◆ What you have to do: You are asked to repeat the listing word for word and to leave out its pictures.

◆ Information shown:
====
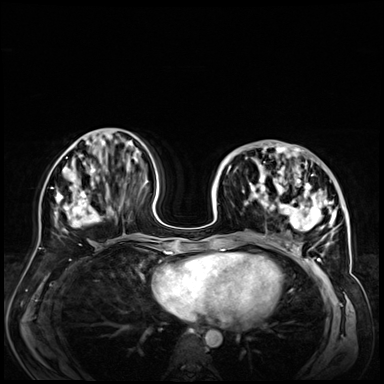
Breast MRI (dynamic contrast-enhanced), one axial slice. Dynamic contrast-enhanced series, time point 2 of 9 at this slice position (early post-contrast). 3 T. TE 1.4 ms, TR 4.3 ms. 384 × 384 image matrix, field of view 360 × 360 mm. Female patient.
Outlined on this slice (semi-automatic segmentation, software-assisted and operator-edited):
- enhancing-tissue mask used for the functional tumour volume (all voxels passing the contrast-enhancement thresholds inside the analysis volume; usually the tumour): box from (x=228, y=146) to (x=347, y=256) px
====
◆ Solved problem:
Breast MRI (dynamic contrast-enhanced), one axial slice. Dynamic contrast-enhanced series, time point 2 of 9 at this slice position (early post-contrast). 3 T. TE 1.4 ms, TR 4.3 ms. 384 × 384 image matrix, field of view 360 × 360 mm. Female patient.
Outlined on this slice (semi-automatic segmentation, software-assisted and operator-edited):
- enhancing-tissue mask used for the functional tumour volume (all voxels passing the contrast-enhancement thresholds inside the analysis volume; usually the tumour): box from (x=228, y=146) to (x=347, y=256) px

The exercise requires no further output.